> **Task description**
If a line in the data below holds the word "with", copy it.

[Page-level text extractions]
****
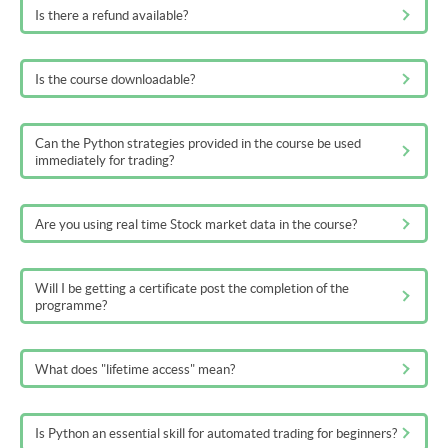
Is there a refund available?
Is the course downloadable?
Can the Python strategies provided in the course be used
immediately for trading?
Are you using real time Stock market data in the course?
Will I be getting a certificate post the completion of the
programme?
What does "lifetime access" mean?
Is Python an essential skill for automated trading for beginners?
****
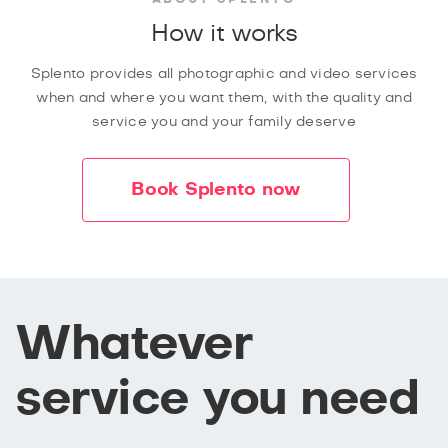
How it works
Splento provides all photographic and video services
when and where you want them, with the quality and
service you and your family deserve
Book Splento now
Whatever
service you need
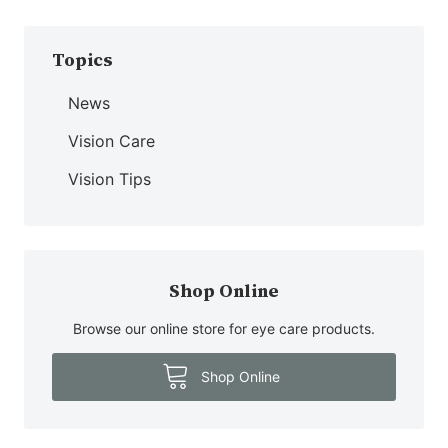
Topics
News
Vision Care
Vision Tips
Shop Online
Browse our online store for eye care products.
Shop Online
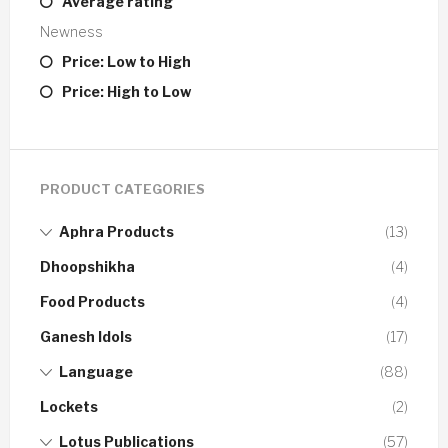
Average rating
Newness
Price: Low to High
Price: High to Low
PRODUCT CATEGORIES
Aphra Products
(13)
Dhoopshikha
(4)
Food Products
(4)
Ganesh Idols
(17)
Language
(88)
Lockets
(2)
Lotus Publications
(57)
****
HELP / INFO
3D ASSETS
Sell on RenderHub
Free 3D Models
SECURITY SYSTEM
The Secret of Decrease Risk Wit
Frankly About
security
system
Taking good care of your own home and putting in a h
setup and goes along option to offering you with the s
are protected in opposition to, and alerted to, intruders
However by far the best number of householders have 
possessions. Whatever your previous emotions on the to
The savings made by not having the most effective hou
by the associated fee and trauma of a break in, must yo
****
> **Exercise answer**
when and where you want them, with the quality and
setup and goes along option to offering you with the s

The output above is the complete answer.